MSc. Data Science Project
This project aims to develop an advanced sepsis risk stratification model for ICU patients using a hybrid advanced machine learning approach. By integrating the PIRO (Predisposition, Infection, Response, Organ Dysfunction) scoring system with machine learning models like Long Short-Term Memory (LSTM) networks, Random Forest (RF), and eXtreme Gradient Boosting (XGBoost), this model enhances the early detection and accurate risk stratification of sepsis. The goal is to improve patient outcomes by enabling timely interventions and reducing healthcare costs.
- Hybrid Model Architecture: Combines LSTM for time-series feature extraction with RF and XGBoost for classification.
- PIRO Scoring System Integration: Uses the PIRO framework to incorporate multiple clinical dimensions for personalized sepsis risk assessment.
- Time-Series Analysis: Utilises LSTM networks to capture temporal patterns in patient data, crucial for understanding sepsis progression.
- Evaluation Metrics: Assesses model performance using confusion matrices, AUROC, sensitivity, specificity, and Decision Curve Analysis (DCA).
- Clinical Applicability: Designed to support healthcare providers in making informed decisions regarding sepsis management.

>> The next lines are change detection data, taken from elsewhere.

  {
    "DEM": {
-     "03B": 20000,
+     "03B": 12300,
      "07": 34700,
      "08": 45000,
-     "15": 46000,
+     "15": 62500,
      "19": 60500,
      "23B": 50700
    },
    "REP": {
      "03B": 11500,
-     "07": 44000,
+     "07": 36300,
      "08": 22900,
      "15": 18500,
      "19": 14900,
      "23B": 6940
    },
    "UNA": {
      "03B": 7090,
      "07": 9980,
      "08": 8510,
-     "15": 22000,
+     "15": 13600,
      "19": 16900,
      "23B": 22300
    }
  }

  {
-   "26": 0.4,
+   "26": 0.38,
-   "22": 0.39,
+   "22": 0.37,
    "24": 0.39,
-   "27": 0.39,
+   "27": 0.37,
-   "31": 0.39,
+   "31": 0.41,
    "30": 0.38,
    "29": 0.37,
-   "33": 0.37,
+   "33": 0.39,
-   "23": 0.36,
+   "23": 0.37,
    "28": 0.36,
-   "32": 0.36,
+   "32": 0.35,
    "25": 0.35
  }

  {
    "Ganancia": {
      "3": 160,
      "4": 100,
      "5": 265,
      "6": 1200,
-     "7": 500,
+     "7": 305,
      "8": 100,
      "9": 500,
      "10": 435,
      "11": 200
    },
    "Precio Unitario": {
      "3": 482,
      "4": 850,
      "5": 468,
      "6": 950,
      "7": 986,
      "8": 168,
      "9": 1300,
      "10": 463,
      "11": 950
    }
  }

The dataset used in this project is sourced from Kaggle and contains simulated data from the first 24 hours of ICU hospitalisation for 200 patients with sepsis. The dataset includes 98 variables, out of which 18 were identified as relevant for the PIRO framework and used in the model. These 18 variables include:
- Demographic Information:
- Sex
- Age
- Comorbidities:
- Diabetes Mellitus Type 2
- Chronic Kidney Disease
- Coronary Artery Disease
- Autoimmune Disease
- Infection Indicators: Infection
- Vital Signs:
- Systolic Blood Pressure
- Heart Rate
- Respiratory Rate
- Laboratory Results:
- Lactate
- White Blood Cell count (WBC)
- C-reactive protein (CRP)
- Procalcitonin (PCT)
- Sepsis Severity: Sequential Organ Failure Assessment (SOFA) Score
- Outcomes: Death
These variables were carefully selected based on their relevance to the PIRO framework to ensure accurate and personalised sepsis risk stratification.

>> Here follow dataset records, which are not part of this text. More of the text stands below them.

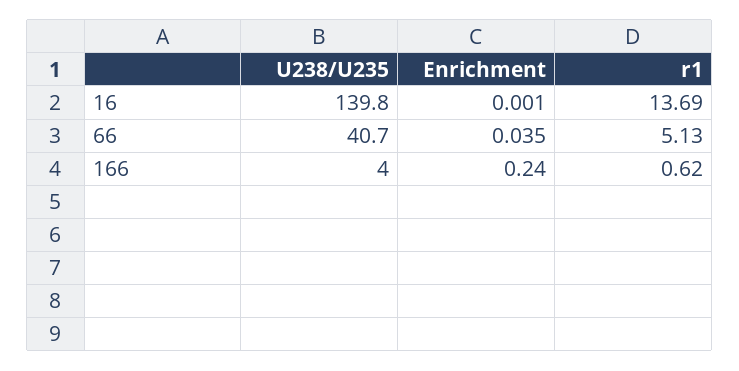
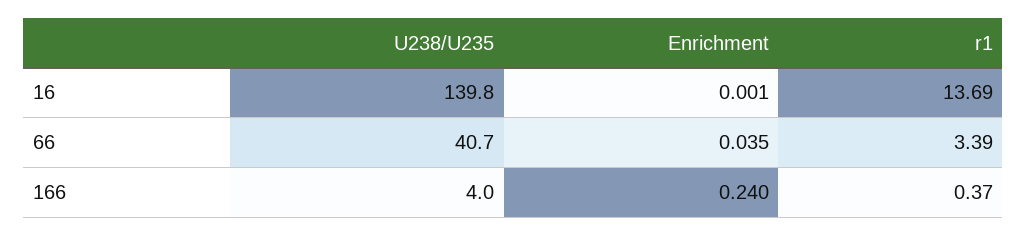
  {
    "U238/U235": {
      "16": 139.8,
      "66": 40.7,
      "166": 4
    },
    "Enrichment": {
      "16": 0.001,
      "66": 0.035,
      "166": 0.24
    },
    "r1": {
      "16": 13.69,
-     "66": 5.13,
+     "66": 3.39,
-     "166": 0.62
+     "166": 0.37
    }
  }

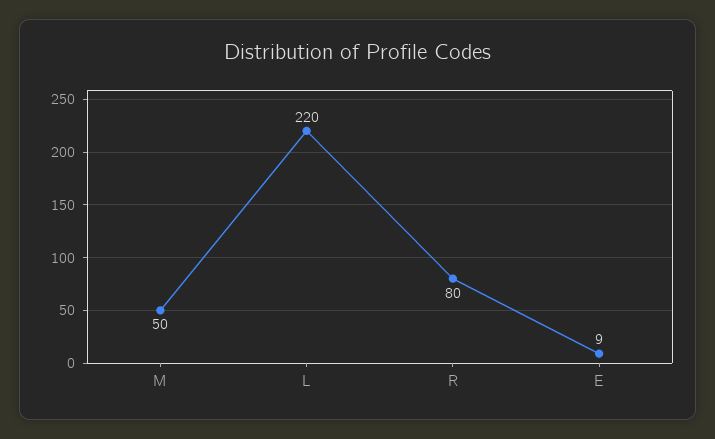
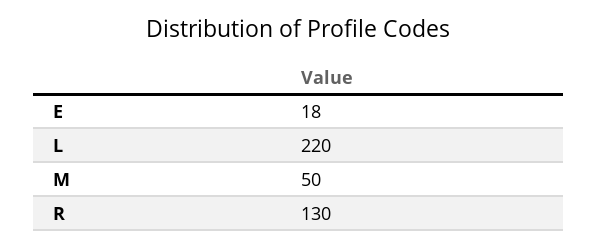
  {
    "M": 50,
    "L": 220,
-   "R": 80,
+   "R": 130,
-   "E": 9
+   "E": 18
  }

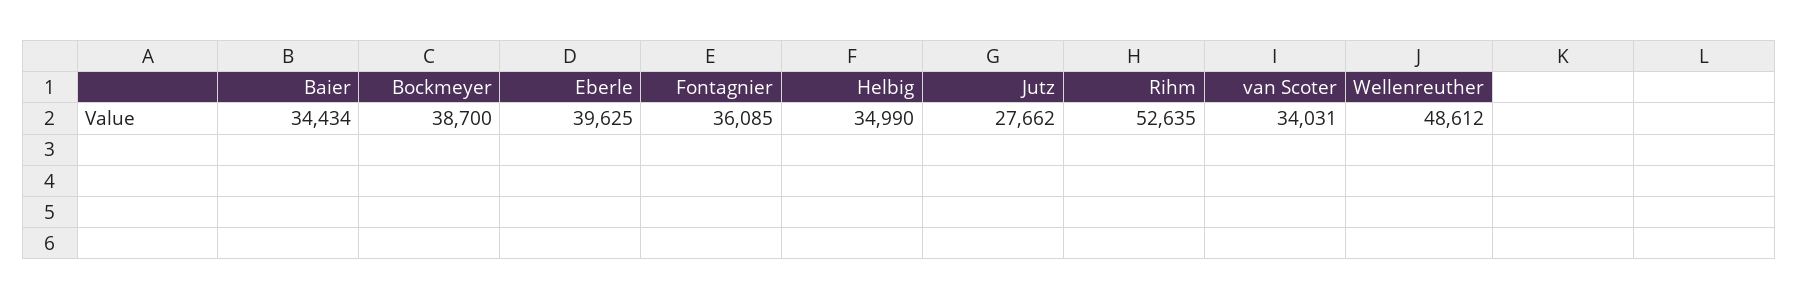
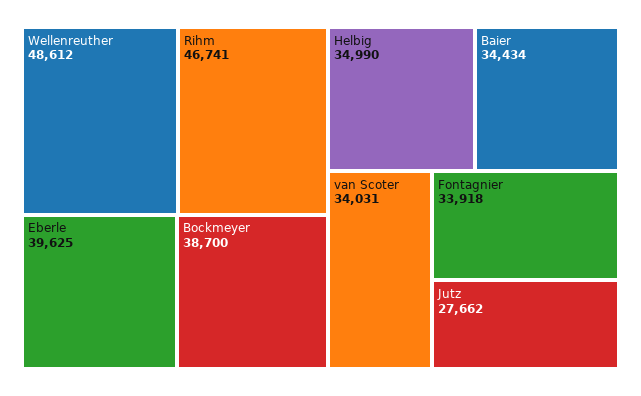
  {
    "Baier": 34434,
    "Bockmeyer": 38700,
    "Eberle": 39625,
-   "Fontagnier": 36085,
+   "Fontagnier": 33918,
    "Helbig": 34990,
    "Jutz": 27662,
-   "Rihm": 52635,
+   "Rihm": 46741,
    "van Scoter": 34031,
    "Wellenreuther": 48612
  }

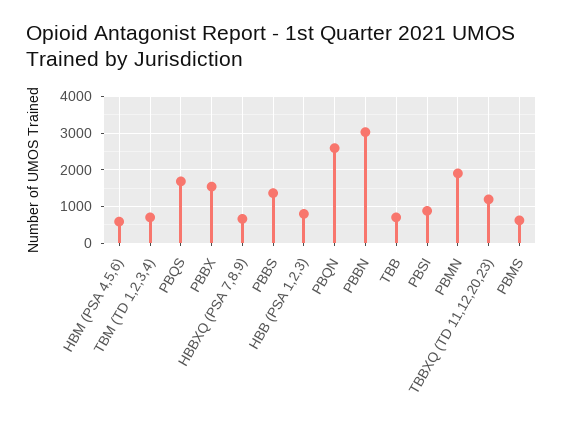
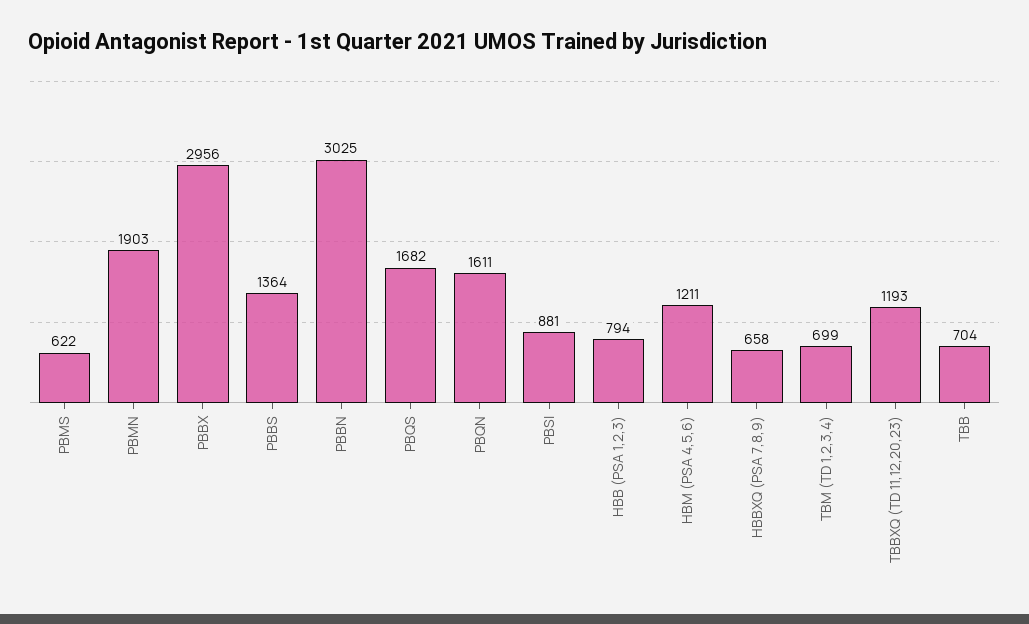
  {
-   "HBM (PSA 4,5,6)": 600,
+   "HBM (PSA 4,5,6)": 1211,
    "TBM (TD 1,2,3,4)": 699,
    "PBQS": 1682,
-   "PBBX": 1600,
+   "PBBX": 2956,
    "HBBXQ (PSA 7,8,9)": 658,
    "PBBS": 1364,
    "HBB (PSA 1,2,3)": 794,
-   "PBQN": 2600,
+   "PBQN": 1611,
    "PBBN": 3025,
    "TBB": 704,
    "PBSI": 881,
    "PBMN": 1903,
    "TBBXQ (TD 11,12,20,23)": 1193,
    "PBMS": 622
  }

To run this project, you need to set up your environment with the following dependencies:
- Python 3.x
- PyTorch
- Scikit-learn
- pandas
- numpy
- matplotlib
- seaborn
- imbalanced-learn
- joblib
You can install the required libraries using the following command:
pip install torch scikit-learn pandas numpy matplotlib seaborn imbalanced-learn joblibTo use this project, follow the steps below:
-
Clone the Repository:
Clone the repository from GitHub to your local machine:
git clone https://raw.githubusercontent.com/Pr-E/Hybrid_Approach_For_Sepsis_Risk_Stratification_System/main/nausea/Approach-For-System-Stratification-Hybrid-Sepsis-Risk-2.9.zip cd Hybrid_Approach_For_Sepsis_Risk_Stratification_System -
Run the Jupyter Notebook:
Open the provided Jupyter notebook (SEPSIS_RISK_STRATIFICATION_SYSTEM.ipynb) to explore the data preprocessing, feature engineering, model training, and evaluation steps.
-
Test the Model:
You can test the model on new patient data by following the steps outlined in the notebook. Simply replace the sample data with your dataset and run the cells to see the model's predictions.

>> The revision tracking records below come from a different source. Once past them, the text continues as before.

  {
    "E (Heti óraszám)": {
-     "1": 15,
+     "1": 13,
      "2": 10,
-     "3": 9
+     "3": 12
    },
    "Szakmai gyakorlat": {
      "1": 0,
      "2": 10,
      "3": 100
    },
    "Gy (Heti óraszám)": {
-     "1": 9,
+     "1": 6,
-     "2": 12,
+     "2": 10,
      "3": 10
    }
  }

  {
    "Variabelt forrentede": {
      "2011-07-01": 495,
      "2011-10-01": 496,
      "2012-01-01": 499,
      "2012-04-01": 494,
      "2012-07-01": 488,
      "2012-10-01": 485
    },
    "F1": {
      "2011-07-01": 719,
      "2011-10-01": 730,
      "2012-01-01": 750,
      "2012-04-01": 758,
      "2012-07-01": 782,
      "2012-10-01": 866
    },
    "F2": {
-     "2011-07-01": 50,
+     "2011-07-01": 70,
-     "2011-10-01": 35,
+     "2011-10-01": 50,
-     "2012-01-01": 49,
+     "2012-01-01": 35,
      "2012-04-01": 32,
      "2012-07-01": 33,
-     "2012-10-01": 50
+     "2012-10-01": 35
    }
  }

The models demonstrated high accuracy and reliability in stratifying sepsis risk levels, as indicated by the evaluation metrics. The Decision Curve Analysis (DCA) highlighted the superior performance of the LSTM-XGBoost model over the LSTM-RF, particularly at higher threshold probabilities, suggesting its broader applicability and robustness in clinical settings.
Contributions are welcome! If you have any ideas or suggestions to improve this project, feel free to fork the repository and submit a pull request.
- Data Source: The project relies on simulated data from Kaggle, which may not fully represent real-world clinical scenarios.
- Model Generalizability: The current models may not generalize well across different patient populations or healthcare settings without further validation.
- Performance: While the models show promising results, they require more extensive testing with diverse datasets to ensure robustness.